Now I understand: I wasn't collecting knowledge. I was being prepared to midwife it in others.

What the Professors Never Told Me

That the best teachers are students who refused to stop learning. That expertise isn't about having answers — it's about having better questions. That the moment you think you've mastered something, you've stopped paying attention to what it's trying to teach you.

That every person you encounter is both teacher and student, offering curriculum you didn't know you needed. That the most profound learning happens not in spite of difficulty, but because of it. That wisdom isn't something you accumulate — it's something you become, slowly, through the practice of showing up even when you don't know what you're doing.

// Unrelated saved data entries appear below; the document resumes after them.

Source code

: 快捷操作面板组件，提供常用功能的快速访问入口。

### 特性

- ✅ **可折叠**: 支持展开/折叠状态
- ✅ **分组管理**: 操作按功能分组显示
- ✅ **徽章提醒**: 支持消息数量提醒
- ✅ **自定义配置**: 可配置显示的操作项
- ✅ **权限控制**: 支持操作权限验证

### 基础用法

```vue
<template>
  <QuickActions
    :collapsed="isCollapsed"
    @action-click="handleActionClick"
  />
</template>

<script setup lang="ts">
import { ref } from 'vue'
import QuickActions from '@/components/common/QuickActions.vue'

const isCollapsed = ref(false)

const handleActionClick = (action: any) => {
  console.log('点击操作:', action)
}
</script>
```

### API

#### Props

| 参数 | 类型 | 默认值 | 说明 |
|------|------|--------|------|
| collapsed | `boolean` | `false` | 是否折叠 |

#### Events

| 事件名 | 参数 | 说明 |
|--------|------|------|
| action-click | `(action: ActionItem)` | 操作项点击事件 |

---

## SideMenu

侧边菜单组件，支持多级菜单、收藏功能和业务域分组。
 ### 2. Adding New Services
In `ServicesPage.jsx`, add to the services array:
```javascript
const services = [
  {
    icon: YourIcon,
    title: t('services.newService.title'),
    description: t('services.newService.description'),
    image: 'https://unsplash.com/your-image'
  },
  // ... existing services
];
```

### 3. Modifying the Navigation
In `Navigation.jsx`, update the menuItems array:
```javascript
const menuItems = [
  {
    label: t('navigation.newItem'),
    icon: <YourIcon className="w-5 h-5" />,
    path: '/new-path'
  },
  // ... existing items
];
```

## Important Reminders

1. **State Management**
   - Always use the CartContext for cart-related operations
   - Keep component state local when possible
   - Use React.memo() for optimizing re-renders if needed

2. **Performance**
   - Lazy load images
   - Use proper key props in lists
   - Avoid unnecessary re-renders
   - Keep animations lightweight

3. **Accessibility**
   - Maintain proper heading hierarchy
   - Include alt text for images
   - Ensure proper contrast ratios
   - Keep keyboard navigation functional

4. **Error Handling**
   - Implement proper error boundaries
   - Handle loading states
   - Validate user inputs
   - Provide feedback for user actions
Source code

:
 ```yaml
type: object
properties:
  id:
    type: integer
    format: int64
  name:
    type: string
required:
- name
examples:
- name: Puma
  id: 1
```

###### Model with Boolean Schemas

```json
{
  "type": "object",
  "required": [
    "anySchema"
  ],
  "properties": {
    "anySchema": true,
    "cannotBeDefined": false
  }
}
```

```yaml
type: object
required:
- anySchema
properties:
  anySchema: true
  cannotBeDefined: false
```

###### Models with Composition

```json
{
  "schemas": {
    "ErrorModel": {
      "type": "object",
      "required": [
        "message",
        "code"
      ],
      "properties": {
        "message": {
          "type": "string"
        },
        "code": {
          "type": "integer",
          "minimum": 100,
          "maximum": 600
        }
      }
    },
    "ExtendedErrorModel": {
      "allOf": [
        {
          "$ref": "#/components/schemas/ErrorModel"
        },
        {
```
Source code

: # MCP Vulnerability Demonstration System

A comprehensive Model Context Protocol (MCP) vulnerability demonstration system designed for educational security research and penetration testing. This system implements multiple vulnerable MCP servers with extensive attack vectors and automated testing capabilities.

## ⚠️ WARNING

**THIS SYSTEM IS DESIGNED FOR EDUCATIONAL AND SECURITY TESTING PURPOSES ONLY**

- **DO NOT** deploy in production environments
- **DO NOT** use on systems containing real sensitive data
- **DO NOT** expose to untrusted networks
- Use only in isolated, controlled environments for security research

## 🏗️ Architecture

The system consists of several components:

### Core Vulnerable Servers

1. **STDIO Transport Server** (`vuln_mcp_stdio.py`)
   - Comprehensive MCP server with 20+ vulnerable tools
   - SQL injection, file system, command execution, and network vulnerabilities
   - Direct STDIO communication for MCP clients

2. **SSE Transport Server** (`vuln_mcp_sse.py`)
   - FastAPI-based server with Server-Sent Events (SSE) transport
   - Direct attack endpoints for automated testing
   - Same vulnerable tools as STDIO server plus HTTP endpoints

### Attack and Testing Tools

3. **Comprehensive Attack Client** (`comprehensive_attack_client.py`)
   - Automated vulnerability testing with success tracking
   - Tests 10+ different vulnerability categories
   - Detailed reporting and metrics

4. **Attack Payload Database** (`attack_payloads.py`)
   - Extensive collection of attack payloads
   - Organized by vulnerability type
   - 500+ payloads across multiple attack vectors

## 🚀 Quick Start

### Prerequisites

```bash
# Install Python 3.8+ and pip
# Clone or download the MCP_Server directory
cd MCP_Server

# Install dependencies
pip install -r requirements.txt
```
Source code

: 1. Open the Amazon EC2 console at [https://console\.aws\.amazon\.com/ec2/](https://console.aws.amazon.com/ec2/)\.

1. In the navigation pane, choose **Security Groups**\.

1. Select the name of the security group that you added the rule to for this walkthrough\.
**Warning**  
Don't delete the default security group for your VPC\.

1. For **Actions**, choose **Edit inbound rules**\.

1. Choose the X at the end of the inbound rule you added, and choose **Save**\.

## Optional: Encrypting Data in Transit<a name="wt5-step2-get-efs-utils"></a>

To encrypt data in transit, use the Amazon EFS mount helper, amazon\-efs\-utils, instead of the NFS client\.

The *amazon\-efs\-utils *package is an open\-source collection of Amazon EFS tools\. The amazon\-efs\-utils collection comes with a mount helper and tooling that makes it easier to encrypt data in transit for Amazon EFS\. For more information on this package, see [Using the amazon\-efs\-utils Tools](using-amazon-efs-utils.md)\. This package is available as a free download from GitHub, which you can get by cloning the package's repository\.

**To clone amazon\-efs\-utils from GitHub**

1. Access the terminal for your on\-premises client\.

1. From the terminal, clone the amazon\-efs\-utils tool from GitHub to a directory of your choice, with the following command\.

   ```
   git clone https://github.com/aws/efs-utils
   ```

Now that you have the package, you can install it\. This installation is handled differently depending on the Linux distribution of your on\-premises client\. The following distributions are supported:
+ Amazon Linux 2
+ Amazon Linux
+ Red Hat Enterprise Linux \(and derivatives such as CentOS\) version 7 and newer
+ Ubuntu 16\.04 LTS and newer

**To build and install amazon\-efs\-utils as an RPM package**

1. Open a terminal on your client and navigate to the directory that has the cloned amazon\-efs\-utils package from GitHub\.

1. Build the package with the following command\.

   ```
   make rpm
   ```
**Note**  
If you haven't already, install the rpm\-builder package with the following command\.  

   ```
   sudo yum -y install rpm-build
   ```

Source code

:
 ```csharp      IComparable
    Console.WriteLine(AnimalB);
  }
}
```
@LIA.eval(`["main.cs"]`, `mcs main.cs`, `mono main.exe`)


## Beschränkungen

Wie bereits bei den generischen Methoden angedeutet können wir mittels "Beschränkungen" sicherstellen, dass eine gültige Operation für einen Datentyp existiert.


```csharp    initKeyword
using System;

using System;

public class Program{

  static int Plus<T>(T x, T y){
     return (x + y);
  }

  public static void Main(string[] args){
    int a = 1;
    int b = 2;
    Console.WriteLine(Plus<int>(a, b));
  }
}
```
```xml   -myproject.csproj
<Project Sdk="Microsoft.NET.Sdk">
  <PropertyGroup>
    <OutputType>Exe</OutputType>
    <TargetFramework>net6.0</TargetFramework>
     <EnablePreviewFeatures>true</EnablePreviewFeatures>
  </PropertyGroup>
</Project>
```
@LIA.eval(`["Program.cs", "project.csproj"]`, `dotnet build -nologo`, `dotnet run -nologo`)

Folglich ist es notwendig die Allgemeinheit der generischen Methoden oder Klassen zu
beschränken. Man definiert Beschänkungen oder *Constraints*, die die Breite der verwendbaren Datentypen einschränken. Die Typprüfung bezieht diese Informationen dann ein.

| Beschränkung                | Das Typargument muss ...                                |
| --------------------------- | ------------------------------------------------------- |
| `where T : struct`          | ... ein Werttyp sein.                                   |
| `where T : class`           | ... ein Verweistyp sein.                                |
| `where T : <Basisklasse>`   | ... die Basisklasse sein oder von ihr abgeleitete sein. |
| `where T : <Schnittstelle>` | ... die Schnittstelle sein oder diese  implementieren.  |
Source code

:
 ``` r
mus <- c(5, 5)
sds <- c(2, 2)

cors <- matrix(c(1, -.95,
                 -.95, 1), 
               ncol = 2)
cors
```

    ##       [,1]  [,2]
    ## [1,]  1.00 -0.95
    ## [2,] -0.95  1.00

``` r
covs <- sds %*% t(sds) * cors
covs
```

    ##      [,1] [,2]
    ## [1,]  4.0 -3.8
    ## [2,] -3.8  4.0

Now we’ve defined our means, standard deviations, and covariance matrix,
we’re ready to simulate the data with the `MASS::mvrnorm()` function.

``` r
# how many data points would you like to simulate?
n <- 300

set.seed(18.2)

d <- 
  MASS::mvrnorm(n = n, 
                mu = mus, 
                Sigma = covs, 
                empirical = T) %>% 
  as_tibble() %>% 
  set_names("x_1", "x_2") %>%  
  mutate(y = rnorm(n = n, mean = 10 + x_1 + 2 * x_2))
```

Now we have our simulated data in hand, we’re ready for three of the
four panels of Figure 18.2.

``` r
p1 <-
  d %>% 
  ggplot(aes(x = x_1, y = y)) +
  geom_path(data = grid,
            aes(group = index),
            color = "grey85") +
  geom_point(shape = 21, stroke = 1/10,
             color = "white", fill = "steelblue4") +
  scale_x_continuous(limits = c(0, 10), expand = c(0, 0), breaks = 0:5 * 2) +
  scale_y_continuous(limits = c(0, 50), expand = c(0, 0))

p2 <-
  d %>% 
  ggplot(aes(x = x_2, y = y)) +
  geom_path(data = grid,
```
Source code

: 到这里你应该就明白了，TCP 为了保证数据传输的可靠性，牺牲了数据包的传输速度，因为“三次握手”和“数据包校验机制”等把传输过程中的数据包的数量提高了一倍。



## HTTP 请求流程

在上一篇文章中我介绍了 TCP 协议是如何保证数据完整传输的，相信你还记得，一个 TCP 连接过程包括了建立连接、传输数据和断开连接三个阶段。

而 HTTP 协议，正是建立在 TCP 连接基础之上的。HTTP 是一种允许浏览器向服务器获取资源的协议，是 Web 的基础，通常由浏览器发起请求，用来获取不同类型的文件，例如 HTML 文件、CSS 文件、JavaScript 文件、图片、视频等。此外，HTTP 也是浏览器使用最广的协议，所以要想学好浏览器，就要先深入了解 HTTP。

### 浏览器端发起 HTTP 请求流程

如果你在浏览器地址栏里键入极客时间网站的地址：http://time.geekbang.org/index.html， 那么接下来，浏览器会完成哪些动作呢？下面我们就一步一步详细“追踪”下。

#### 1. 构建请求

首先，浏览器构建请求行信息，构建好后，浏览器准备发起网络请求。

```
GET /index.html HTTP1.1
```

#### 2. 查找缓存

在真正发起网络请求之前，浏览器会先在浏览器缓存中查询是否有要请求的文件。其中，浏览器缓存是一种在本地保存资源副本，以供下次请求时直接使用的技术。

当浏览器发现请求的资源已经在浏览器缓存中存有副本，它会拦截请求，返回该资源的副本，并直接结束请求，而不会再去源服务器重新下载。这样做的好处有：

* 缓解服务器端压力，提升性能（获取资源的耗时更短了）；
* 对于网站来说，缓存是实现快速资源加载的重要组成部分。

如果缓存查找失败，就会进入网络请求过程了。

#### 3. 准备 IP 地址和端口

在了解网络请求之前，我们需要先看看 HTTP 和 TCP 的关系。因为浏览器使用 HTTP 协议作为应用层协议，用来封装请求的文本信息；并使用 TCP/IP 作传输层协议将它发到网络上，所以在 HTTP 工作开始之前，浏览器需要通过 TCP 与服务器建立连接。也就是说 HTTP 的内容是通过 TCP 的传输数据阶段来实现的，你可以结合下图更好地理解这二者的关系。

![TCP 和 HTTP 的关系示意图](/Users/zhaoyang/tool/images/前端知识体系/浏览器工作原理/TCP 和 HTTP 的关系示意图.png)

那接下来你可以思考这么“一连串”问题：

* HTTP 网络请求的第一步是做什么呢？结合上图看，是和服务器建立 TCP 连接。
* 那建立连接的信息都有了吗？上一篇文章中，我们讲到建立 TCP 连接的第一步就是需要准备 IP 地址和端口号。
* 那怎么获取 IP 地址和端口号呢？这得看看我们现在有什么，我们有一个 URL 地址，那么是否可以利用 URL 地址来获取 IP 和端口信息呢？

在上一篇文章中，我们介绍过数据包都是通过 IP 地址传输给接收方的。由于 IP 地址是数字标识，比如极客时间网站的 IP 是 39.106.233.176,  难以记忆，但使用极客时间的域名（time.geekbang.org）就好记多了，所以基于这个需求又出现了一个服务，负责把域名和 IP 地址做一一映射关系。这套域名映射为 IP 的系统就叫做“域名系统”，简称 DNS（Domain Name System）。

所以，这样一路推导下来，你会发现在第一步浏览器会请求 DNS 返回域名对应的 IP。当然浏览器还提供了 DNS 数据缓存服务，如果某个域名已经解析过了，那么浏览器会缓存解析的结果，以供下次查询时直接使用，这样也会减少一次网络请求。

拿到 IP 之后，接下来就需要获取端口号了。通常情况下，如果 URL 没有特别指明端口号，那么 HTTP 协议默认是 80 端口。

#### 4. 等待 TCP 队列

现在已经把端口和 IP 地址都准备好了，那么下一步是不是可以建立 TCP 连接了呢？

That the deepest education happens in the spaces between words, in the silence after the question is asked, in the moment when all your training falls away and you must respond from the part of yourself that no degree can certify.

What I Teach Now

I don't teach information. I teach transformation — the art of becoming present to what is actually happening, rather than what we think should be happening. I don't teach techniques. I teach presence — the practice of showing up fully to this moment, this person, this conversation that will never happen again in exactly this way.

I teach the skill of sitting with not-knowing, of staying curious in the face of certainty, of remaining open when every instinct says to close. I teach the courage to keep learning from everyone and everything, especially the experiences that don't fit our existing categories.

Most importantly, I teach what all those degrees finally taught me: that the real curriculum is always relationship — to ourselves, to others, to the mystery that moves through every genuine encounter. That true education is not about filling empty vessels, but about creating conditions where what is already alive in each person can finally breathe.